What functions/packages should I use to sort and "group by" as fast as possible...?


#1

I’m looking for fast functions to group by or sort large dataframes with several columns of strings (with few different values) or numbers.

There are many packages and options: Base, ShortStrings, SortingLab, FastGroupBy, SortingAlgorithms…

I have only been able to install and use ShortStrings and SortingAlgorithms, the others produce errors.

Some packages say their functionality will be merged onto base Julia o dataframe.

What do yo suggest to use?
Any special function from those packages? Or just keep with the defaults on dataframe or alternatives such as IndexedTables or CategoricalArrays?

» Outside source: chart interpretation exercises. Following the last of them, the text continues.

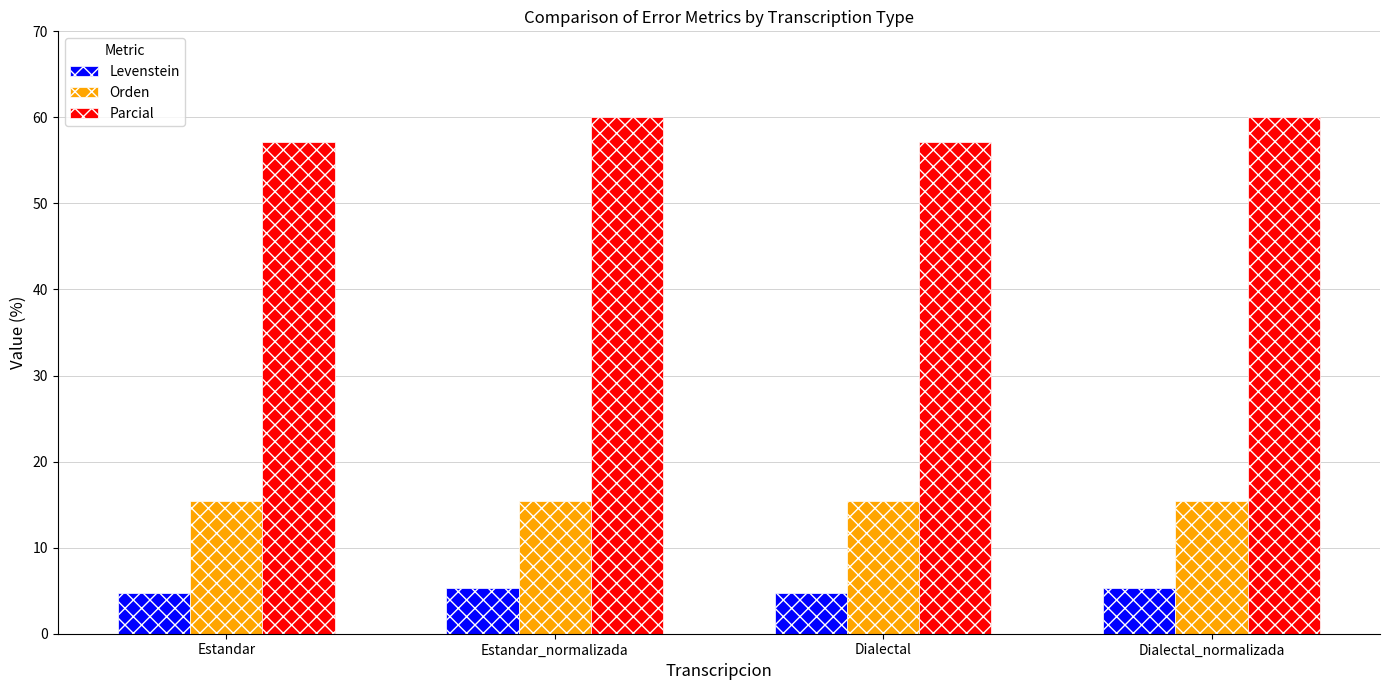

Reading left to right, transcribe all the data shown in this chart.

Levenstein: Estandar=4.8	Estandar_normalizada=5.3	Dialectal=4.8	Dialectal_normalizada=5.3
Orden: Estandar=15.4	Estandar_normalizada=15.4	Dialectal=15.4	Dialectal_normalizada=15.4
Parcial: Estandar=57.1	Estandar_normalizada=60.0	Dialectal=57.1	Dialectal_normalizada=60.0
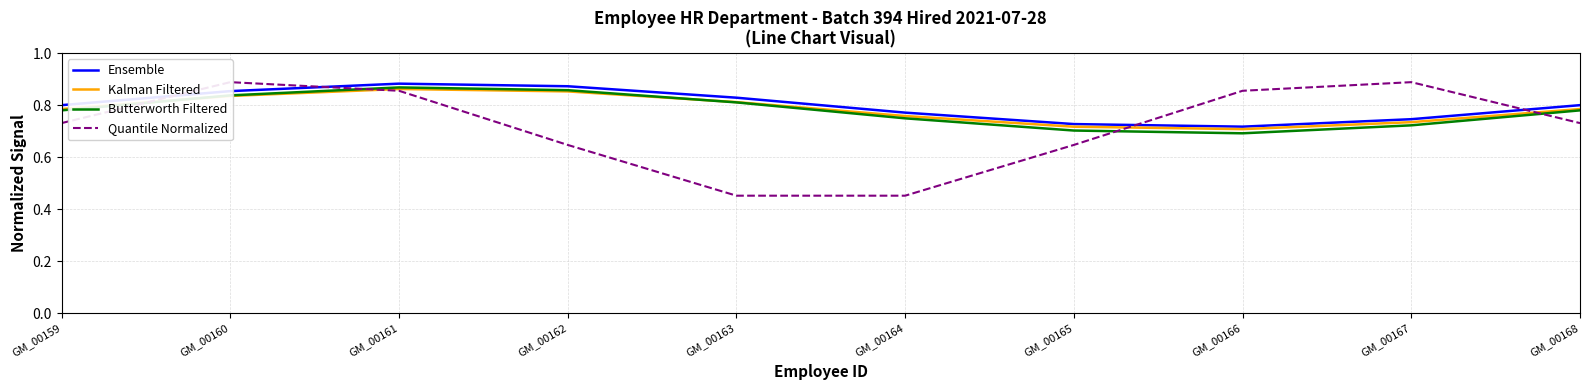

In Kalman Filtered, how many points are lower than both neighbors (excluding endpoints)?

1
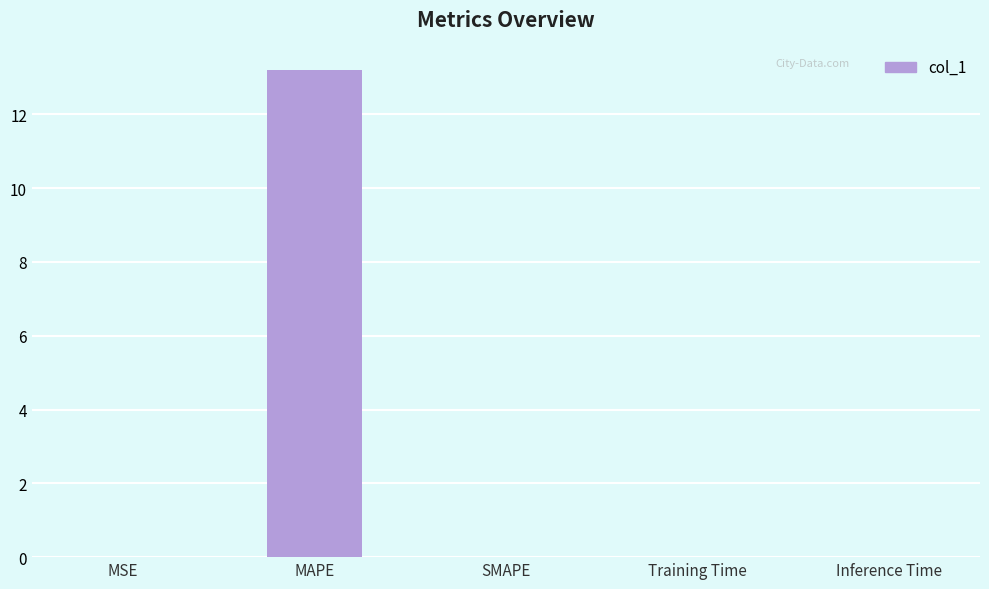

Which has a higher value, Training Time or MAPE?

MAPE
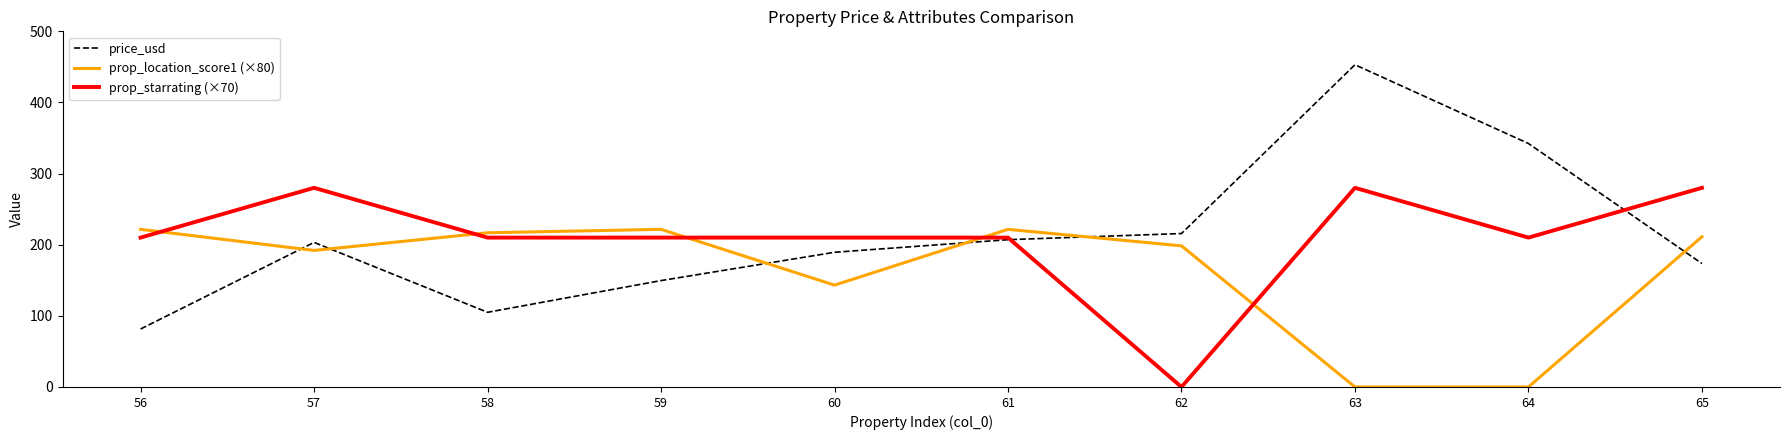

How many lines are shown in the chart?

3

There are other threads about this:



but I don’t want to be told again I’m writing on old threads, even if they speak about the same.


#3

Most of them are mt posts. I am learning how to make the package work in v1, but my package can only handle one column sorts well and multi-column sorts would need some work. Basically to make it run fast for stringa you need to radixsort the strings and in the sort one should return the sortperm as well which ca n be used to sort the other columns. This is the fastest way I found


#4

But do you suggest keeping the data on frameworks and use some package to perform the radix sort? What package (ShortStrings, SortingLab, FastGroupBy, SortingAlgorithms,…)?
Or should we use other framework such as Indexedtables, Categoricalarrays, Staticarrays… instead?


#5

The third post in your original post remains the most up to date advice. I think just use DataFramesMeta.jl or just the functions in DataFrames.jl directly. They are not fast yet, but they remain the best hope because they might get updated with faster algorithms. Ok. I will devote the next week to work on getting SortingLab.jl and FastGroupBy.jl ready for Julia v1.


#6

While looking at differet benchmarks I’ve seen other promising solutions such as Dask, SciDB and Mapd.